##### DATASET EXTRACT
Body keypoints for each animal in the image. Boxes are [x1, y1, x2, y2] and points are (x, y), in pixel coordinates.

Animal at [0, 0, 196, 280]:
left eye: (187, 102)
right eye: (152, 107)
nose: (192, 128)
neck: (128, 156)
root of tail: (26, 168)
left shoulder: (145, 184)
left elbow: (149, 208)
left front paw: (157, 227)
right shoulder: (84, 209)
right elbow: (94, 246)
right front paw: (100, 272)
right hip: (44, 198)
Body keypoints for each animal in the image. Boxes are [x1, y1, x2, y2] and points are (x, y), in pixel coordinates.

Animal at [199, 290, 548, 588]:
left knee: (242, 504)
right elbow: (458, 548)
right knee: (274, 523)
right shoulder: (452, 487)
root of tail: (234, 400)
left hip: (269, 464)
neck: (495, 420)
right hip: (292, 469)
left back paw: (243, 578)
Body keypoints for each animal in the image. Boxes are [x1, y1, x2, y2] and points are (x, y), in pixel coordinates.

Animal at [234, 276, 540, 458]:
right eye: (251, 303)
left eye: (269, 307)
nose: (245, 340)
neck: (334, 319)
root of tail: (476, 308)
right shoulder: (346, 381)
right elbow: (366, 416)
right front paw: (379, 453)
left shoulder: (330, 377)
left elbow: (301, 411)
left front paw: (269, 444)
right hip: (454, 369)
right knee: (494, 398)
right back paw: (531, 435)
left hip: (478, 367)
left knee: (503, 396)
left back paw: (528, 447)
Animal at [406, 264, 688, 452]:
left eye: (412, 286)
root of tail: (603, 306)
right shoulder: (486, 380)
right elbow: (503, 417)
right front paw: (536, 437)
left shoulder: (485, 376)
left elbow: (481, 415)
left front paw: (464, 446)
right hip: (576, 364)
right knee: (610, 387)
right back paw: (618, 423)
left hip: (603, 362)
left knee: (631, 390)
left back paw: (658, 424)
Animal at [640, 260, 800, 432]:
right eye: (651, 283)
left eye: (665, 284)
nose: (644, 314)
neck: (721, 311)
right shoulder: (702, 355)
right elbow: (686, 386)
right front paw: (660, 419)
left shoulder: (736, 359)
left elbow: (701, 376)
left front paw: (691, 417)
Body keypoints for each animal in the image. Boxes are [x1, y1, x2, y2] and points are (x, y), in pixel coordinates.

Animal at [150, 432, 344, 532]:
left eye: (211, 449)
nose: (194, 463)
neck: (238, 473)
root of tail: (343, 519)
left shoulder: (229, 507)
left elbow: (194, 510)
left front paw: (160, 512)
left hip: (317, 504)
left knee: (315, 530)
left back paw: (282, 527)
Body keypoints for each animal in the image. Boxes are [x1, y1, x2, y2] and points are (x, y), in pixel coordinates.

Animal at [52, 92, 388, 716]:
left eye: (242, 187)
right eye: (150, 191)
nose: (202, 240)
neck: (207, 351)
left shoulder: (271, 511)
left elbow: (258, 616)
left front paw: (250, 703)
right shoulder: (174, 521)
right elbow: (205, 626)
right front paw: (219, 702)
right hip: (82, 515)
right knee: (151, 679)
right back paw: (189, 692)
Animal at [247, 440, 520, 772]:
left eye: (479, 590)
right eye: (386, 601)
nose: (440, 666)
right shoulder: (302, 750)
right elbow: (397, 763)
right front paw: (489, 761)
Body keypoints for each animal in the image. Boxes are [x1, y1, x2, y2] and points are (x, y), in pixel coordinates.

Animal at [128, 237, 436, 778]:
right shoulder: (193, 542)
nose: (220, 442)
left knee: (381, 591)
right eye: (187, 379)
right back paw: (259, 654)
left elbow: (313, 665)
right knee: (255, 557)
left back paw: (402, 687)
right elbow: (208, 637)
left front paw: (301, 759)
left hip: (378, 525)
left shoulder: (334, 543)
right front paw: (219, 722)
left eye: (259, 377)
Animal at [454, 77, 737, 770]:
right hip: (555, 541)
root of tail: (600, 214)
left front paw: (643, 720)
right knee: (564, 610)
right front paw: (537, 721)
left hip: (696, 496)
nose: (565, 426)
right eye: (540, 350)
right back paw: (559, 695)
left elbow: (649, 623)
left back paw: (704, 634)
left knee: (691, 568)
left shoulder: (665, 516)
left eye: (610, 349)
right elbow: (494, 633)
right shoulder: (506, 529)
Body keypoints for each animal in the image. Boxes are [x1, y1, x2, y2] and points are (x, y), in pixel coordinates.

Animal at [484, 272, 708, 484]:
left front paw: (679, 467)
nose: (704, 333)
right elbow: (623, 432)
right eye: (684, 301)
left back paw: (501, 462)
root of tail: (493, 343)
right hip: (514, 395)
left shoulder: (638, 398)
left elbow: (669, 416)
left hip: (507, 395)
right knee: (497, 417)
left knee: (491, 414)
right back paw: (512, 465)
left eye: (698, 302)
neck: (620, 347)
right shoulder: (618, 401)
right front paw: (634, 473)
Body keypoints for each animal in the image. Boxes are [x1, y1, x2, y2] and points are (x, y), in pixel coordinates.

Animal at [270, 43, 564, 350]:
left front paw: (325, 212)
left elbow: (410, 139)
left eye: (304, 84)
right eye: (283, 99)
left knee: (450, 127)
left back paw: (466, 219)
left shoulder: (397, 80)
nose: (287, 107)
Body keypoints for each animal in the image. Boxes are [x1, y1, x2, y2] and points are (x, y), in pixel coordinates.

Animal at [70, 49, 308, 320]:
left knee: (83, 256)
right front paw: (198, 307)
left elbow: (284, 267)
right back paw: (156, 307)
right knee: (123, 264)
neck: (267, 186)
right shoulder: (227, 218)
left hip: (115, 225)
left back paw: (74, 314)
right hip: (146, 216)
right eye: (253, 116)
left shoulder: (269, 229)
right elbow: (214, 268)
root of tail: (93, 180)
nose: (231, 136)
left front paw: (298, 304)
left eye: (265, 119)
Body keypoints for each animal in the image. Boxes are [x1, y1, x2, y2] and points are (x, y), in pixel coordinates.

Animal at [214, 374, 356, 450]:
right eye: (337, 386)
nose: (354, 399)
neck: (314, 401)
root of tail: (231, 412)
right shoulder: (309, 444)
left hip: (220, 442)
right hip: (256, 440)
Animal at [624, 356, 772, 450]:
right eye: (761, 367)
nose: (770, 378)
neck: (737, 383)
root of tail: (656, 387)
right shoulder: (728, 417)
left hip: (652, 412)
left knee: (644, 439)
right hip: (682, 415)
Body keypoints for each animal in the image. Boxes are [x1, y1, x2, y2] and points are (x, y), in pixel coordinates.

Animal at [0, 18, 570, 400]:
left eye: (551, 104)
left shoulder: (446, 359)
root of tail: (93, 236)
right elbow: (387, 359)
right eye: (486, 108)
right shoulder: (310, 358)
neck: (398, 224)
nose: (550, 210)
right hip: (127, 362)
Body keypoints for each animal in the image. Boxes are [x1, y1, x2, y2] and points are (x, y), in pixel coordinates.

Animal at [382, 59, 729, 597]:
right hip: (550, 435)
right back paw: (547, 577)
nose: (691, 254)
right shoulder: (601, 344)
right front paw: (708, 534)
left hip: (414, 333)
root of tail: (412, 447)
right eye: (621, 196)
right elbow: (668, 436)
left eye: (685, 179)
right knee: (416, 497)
##########
▶ **WHAT YOU HAVE TO DO**
An exact copy of every line above is what this asks for.

▶ **WORKED SOLUTION**
Body keypoints for each animal in the image. Boxes are [x1, y1, x2, y2] and points are (x, y), in pixel coordinates.

Animal at [0, 0, 196, 280]:
left eye: (187, 102)
right eye: (152, 107)
nose: (192, 128)
neck: (128, 156)
root of tail: (26, 168)
left shoulder: (145, 184)
left elbow: (149, 208)
left front paw: (157, 227)
right shoulder: (84, 209)
right elbow: (94, 246)
right front paw: (100, 272)
right hip: (44, 198)
Body keypoints for each animal in the image. Boxes are [x1, y1, x2, y2] and points are (x, y), in pixel coordinates.

Animal at [199, 290, 548, 588]:
left knee: (242, 504)
right elbow: (458, 548)
right knee: (274, 523)
right shoulder: (452, 487)
root of tail: (234, 400)
left hip: (269, 464)
neck: (495, 420)
right hip: (292, 469)
left back paw: (243, 578)
Body keypoints for each animal in the image. Boxes are [x1, y1, x2, y2] and points are (x, y), in pixel coordinates.

Animal at [234, 276, 540, 458]:
right eye: (251, 303)
left eye: (269, 307)
nose: (245, 340)
neck: (334, 319)
root of tail: (476, 308)
right shoulder: (346, 381)
right elbow: (366, 416)
right front paw: (379, 453)
left shoulder: (330, 377)
left elbow: (301, 411)
left front paw: (269, 444)
right hip: (454, 369)
right knee: (494, 398)
right back paw: (531, 435)
left hip: (478, 367)
left knee: (503, 396)
left back paw: (528, 447)
Animal at [406, 264, 688, 452]:
left eye: (412, 286)
root of tail: (603, 306)
right shoulder: (486, 380)
right elbow: (503, 417)
right front paw: (536, 437)
left shoulder: (485, 376)
left elbow: (481, 415)
left front paw: (464, 446)
right hip: (576, 364)
right knee: (610, 387)
right back paw: (618, 423)
left hip: (603, 362)
left knee: (631, 390)
left back paw: (658, 424)
Animal at [640, 260, 800, 432]:
right eye: (651, 283)
left eye: (665, 284)
nose: (644, 314)
neck: (721, 311)
right shoulder: (702, 355)
right elbow: (686, 386)
right front paw: (660, 419)
left shoulder: (736, 359)
left elbow: (701, 376)
left front paw: (691, 417)
Body keypoints for each animal in the image. Boxes are [x1, y1, x2, y2] and points are (x, y), in pixel coordinates.

Animal at [150, 432, 344, 532]:
left eye: (211, 449)
nose: (194, 463)
neck: (238, 473)
root of tail: (343, 519)
left shoulder: (229, 507)
left elbow: (194, 510)
left front paw: (160, 512)
left hip: (317, 504)
left knee: (315, 530)
left back paw: (282, 527)
Body keypoints for each animal in the image. Boxes are [x1, y1, x2, y2] and points are (x, y), in pixel coordinates.

Animal at [52, 92, 388, 716]:
left eye: (242, 187)
right eye: (150, 191)
nose: (202, 240)
neck: (207, 351)
left shoulder: (271, 511)
left elbow: (258, 616)
left front paw: (250, 703)
right shoulder: (174, 521)
right elbow: (205, 626)
right front paw: (219, 702)
right hip: (82, 515)
right knee: (151, 679)
right back paw: (189, 692)
Animal at [247, 440, 520, 772]:
left eye: (479, 590)
right eye: (386, 601)
nose: (440, 666)
right shoulder: (302, 750)
right elbow: (397, 763)
right front paw: (489, 761)
Body keypoints for each animal in the image. Boxes are [x1, y1, x2, y2] and points are (x, y), in pixel coordinates.

Animal at [128, 237, 436, 778]:
right shoulder: (193, 542)
nose: (220, 442)
left knee: (381, 591)
right eye: (187, 379)
right back paw: (259, 654)
left elbow: (313, 665)
right knee: (255, 557)
left back paw: (402, 687)
right elbow: (208, 637)
left front paw: (301, 759)
left hip: (378, 525)
left shoulder: (334, 543)
right front paw: (219, 722)
left eye: (259, 377)
Animal at [454, 77, 737, 770]:
right hip: (555, 541)
root of tail: (600, 214)
left front paw: (643, 720)
right knee: (564, 610)
right front paw: (537, 721)
left hip: (696, 496)
nose: (565, 426)
right eye: (540, 350)
right back paw: (559, 695)
left elbow: (649, 623)
left back paw: (704, 634)
left knee: (691, 568)
left shoulder: (665, 516)
left eye: (610, 349)
right elbow: (494, 633)
right shoulder: (506, 529)
Body keypoints for each animal in the image. Boxes are [x1, y1, x2, y2] and points are (x, y), in pixel coordinates.

Animal at [484, 272, 708, 484]:
left front paw: (679, 467)
nose: (704, 333)
right elbow: (623, 432)
right eye: (684, 301)
left back paw: (501, 462)
root of tail: (493, 343)
right hip: (514, 395)
left shoulder: (638, 398)
left elbow: (669, 416)
left hip: (507, 395)
right knee: (497, 417)
left knee: (491, 414)
right back paw: (512, 465)
left eye: (698, 302)
neck: (620, 347)
right shoulder: (618, 401)
right front paw: (634, 473)
Body keypoints for each animal in the image. Boxes are [x1, y1, x2, y2] and points are (x, y), in pixel coordinates.

Animal at [270, 43, 564, 350]:
left front paw: (325, 212)
left elbow: (410, 139)
left eye: (304, 84)
right eye: (283, 99)
left knee: (450, 127)
left back paw: (466, 219)
left shoulder: (397, 80)
nose: (287, 107)
Body keypoints for each animal in the image. Boxes are [x1, y1, x2, y2] and points are (x, y), in pixel coordinates.

Animal at [70, 49, 308, 320]:
left knee: (83, 256)
right front paw: (198, 307)
left elbow: (284, 267)
right back paw: (156, 307)
right knee: (123, 264)
neck: (267, 186)
right shoulder: (227, 218)
left hip: (115, 225)
left back paw: (74, 314)
right hip: (146, 216)
right eye: (253, 116)
left shoulder: (269, 229)
right elbow: (214, 268)
root of tail: (93, 180)
nose: (231, 136)
left front paw: (298, 304)
left eye: (265, 119)
Body keypoints for each animal in the image. Boxes are [x1, y1, x2, y2] and points are (x, y), in pixel coordinates.

Animal at [214, 374, 356, 450]:
right eye: (337, 386)
nose: (354, 399)
neck: (314, 401)
root of tail: (231, 412)
right shoulder: (309, 444)
left hip: (220, 442)
right hip: (256, 440)
Animal at [624, 356, 772, 450]:
right eye: (761, 367)
nose: (770, 378)
neck: (737, 383)
root of tail: (656, 387)
right shoulder: (728, 417)
left hip: (652, 412)
left knee: (644, 439)
right hip: (682, 415)
Body keypoints for each animal in the image. Boxes are [x1, y1, x2, y2] and points are (x, y), in pixel coordinates.

Animal at [0, 18, 570, 400]:
left eye: (551, 104)
left shoulder: (446, 359)
root of tail: (93, 236)
right elbow: (387, 359)
right eye: (486, 108)
right shoulder: (310, 358)
neck: (398, 224)
nose: (550, 210)
right hip: (127, 362)
Body keypoints for each animal in the image. Boxes are [x1, y1, x2, y2] and points are (x, y), in pixel coordinates.

Animal at [382, 59, 729, 597]:
right hip: (550, 435)
right back paw: (547, 577)
nose: (691, 254)
right shoulder: (601, 344)
right front paw: (708, 534)
left hip: (414, 333)
root of tail: (412, 447)
right eye: (621, 196)
right elbow: (668, 436)
left eye: (685, 179)
right knee: (416, 497)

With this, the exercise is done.